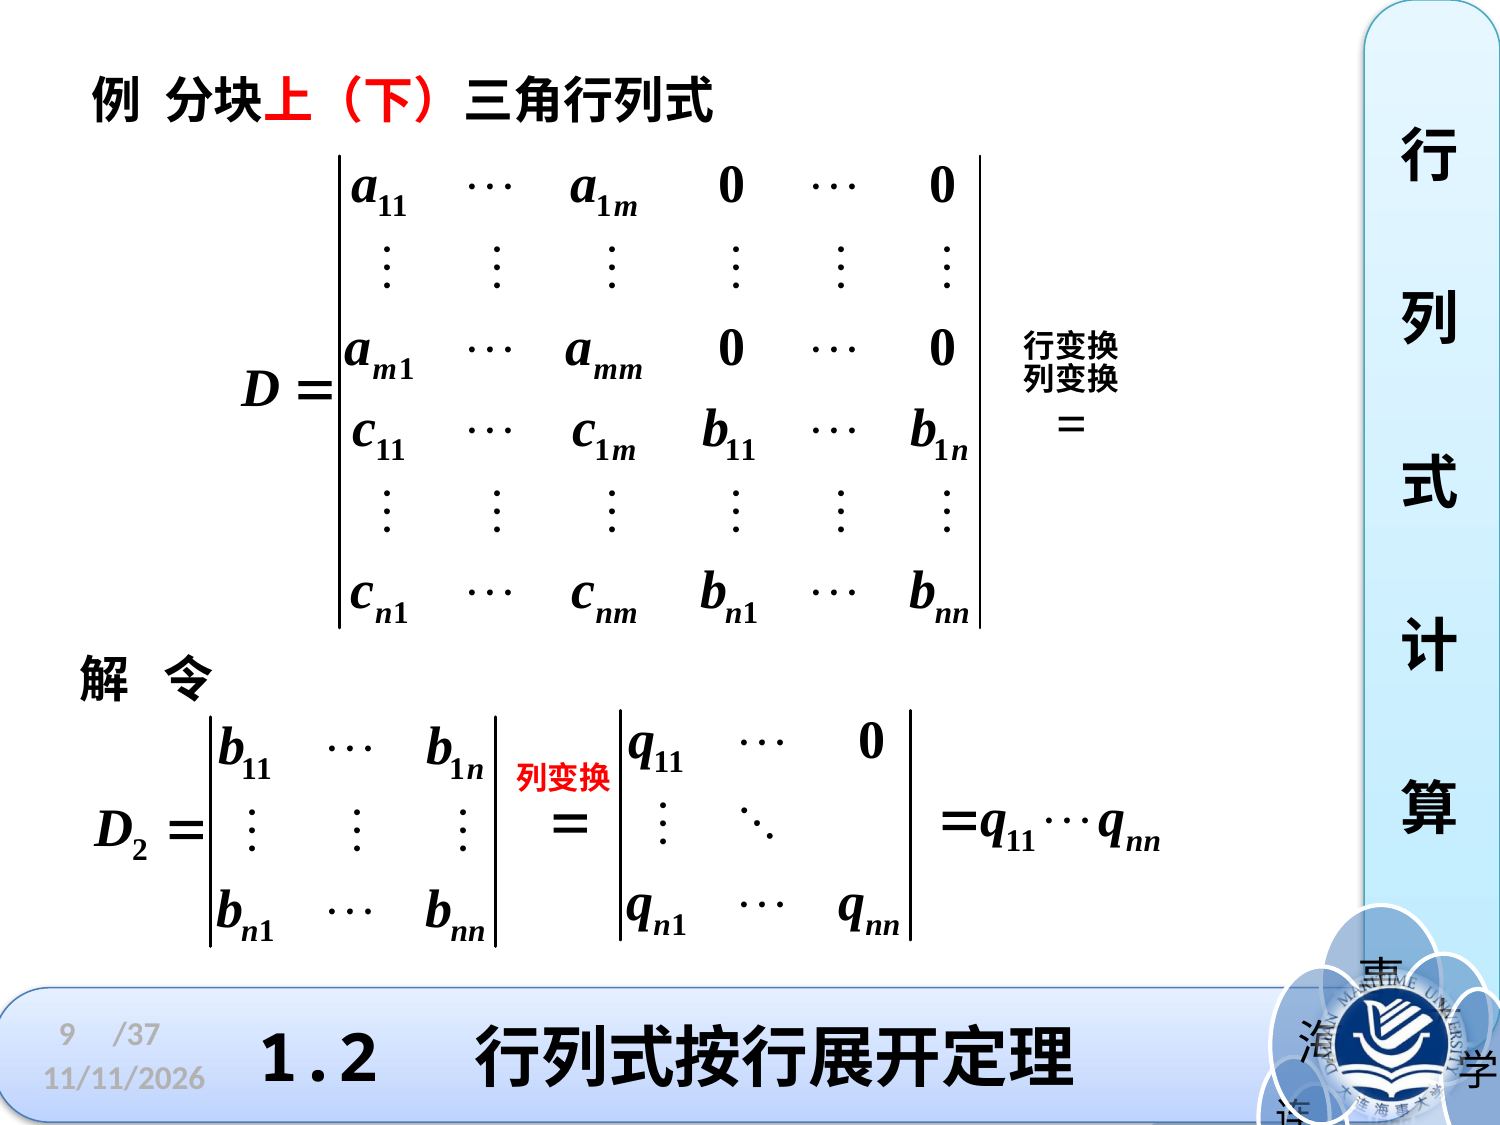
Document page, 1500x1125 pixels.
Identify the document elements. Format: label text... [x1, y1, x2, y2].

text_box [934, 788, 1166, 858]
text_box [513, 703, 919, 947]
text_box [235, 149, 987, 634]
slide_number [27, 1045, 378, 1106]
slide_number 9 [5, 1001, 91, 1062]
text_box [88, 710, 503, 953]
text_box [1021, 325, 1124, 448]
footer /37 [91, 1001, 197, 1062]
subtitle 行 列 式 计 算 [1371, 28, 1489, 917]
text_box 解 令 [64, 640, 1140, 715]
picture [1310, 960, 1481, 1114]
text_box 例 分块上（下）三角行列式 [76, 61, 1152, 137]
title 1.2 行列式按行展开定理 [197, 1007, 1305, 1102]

--

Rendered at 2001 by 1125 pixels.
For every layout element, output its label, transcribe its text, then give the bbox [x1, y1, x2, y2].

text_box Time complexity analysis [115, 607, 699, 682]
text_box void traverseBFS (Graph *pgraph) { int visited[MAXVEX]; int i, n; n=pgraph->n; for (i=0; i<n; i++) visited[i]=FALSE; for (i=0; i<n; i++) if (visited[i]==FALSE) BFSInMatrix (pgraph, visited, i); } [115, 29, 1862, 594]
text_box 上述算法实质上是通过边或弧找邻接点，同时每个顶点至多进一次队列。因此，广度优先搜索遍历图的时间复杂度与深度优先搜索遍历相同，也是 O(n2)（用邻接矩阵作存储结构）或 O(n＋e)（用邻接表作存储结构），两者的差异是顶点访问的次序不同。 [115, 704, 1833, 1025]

- _What to do_
Within the entries above, find each line where "pixels" appears; copy every one.

- _Task result_
Document page, 1500x1125 pixels.
Rendered at 2001 by 1125 pixels.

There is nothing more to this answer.